Once you have chosen to go to a business school you have a good idea about what you want to do for a living. While one of these educational programs will help teach you how to get into the job field you want and the basic things that you will do when you are there, you will also find that there are some business skills that cannot be taught.

You will just have to pick up these skills on the go. Although, it will help to figure out the things will not learn in business school ahead of time.


The idea of confidence falls into two categories when it comes to working in a business. You must first display confidence in front of your employees to earn their respect, but you must also know how to portray confidence in your ideas and strategies in front of your investors, suppliers, and clients. Otherwise, these people will think it wiser to put their money elsewhere. Since confidence is a facet of personality, it cannot be taught in a classroom. The type of confidence that you will need in business is one that comes with a lot of time and experience. Therefore, you may find that you enter the business world without one of the key attributes. However, you can learn confidence by watching people around you or when you realize just how vital this component is in the world of business.
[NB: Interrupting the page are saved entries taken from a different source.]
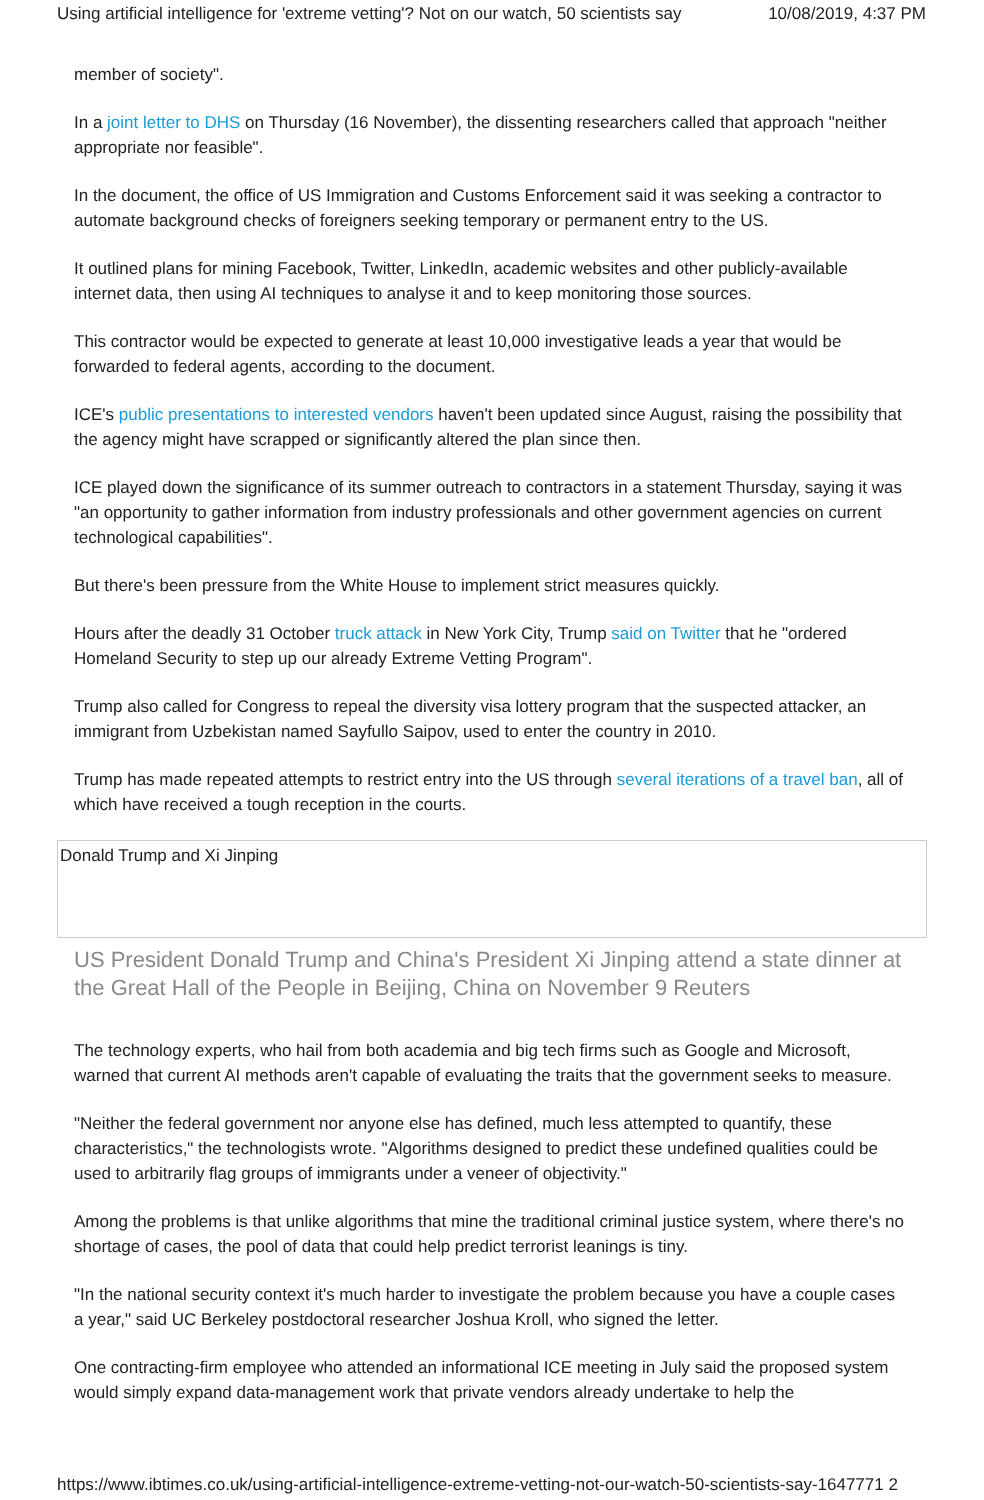Using artificial intelligence for 'extreme vetting'? Not on our watch, 50 scientists say 10/08/2019, 4:37 PM
member of society".
In a joint letter to DHS on Thursday (16 November), the dissenting researchers called that approach "neither appropriate nor feasible".
In the document, the office of US Immigration and Customs Enforcement said it was seeking a contractor to automate background checks of foreigners seeking temporary or permanent entry to the US.
It outlined plans for mining Facebook, Twitter, LinkedIn, academic websites and other publicly-available internet data, then using AI techniques to analyse it and to keep monitoring those sources.
This contractor would be expected to generate at least 10,000 investigative leads a year that would be forwarded to federal agents, according to the document.
ICE's public presentations to interested vendors haven't been updated since August, raising the possibility that the agency might have scrapped or significantly altered the plan since then.
ICE played down the significance of its summer outreach to contractors in a statement Thursday, saying it was "an opportunity to gather information from industry professionals and other government agencies on current technological capabilities".
But there's been pressure from the White House to implement strict measures quickly.
Hours after the deadly 31 October truck attack in New York City, Trump said on Twitter that he "ordered Homeland Security to step up our already Extreme Vetting Program".
Trump also called for Congress to repeal the diversity visa lottery program that the suspected attacker, an immigrant from Uzbekistan named Sayfullo Saipov, used to enter the country in 2010.
Trump has made repeated attempts to restrict entry into the US through several iterations of a travel ban, all of which have received a tough reception in the courts.
Donald Trump and Xi Jinping
US President Donald Trump and China's President Xi Jinping attend a state dinner at the Great Hall of the People in Beijing, China on November 9 Reuters
The technology experts, who hail from both academia and big tech firms such as Google and Microsoft, warned that current AI methods aren't capable of evaluating the traits that the government seeks to measure.
"Neither the federal government nor anyone else has defined, much less attempted to quantify, these characteristics," the technologists wrote. "Algorithms designed to predict these undefined qualities could be used to arbitrarily flag groups of immigrants under a veneer of objectivity."
Among the problems is that unlike algorithms that mine the traditional criminal justice system, where there's no shortage of cases, the pool of data that could help predict terrorist leanings is tiny.
"In the national security context it's much harder to investigate the problem because you have a couple cases a year," said UC Berkeley postdoctoral researcher Joshua Kroll, who signed the letter.
One contracting-firm employee who attended an informational ICE meeting in July said the proposed system would simply expand data-management work that private vendors already undertake to help the
https://www.ibtimes.co.uk/using-artificial-intelligence-extreme-vetting-not-our-watch-50-scientists-say-1647771 2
Learning From Your Mistakes

When faced with a classroom full of people listening to an expert in the field of business, it is natural to think that successful people only get where they are by not making any mistakes. However, when you enter the real world, you will quickly learn that the people who succeed are the ones who make the most mistakes and recover well.
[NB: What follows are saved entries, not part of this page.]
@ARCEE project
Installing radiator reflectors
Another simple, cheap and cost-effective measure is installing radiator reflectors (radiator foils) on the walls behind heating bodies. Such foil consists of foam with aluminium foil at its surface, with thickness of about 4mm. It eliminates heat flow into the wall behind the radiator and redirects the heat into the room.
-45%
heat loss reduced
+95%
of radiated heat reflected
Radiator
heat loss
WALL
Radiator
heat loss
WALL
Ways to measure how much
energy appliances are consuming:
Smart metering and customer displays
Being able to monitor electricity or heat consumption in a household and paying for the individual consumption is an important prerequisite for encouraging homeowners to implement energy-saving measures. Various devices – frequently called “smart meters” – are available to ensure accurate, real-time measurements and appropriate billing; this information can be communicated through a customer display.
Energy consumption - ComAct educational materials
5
It is no secret that everyone makes mistakes, even when they are outside of the workplace. You will not learn about fixing your mistakes in business school, but this is your chance to learn and gain some experience in the real world. Whenever a mistake occurs be sure to own it. Take a step back and try to think about what you can take away from the unpleasant experience. That way, you can continue to learn and grow long after your time in school.

Hiring Employees

Your teachers at business school may be able to give you some funny anecdotes about the hiring process, but there is never enough time to explain how the employment system in business works. You cannot teach young people about a gut feeling after all.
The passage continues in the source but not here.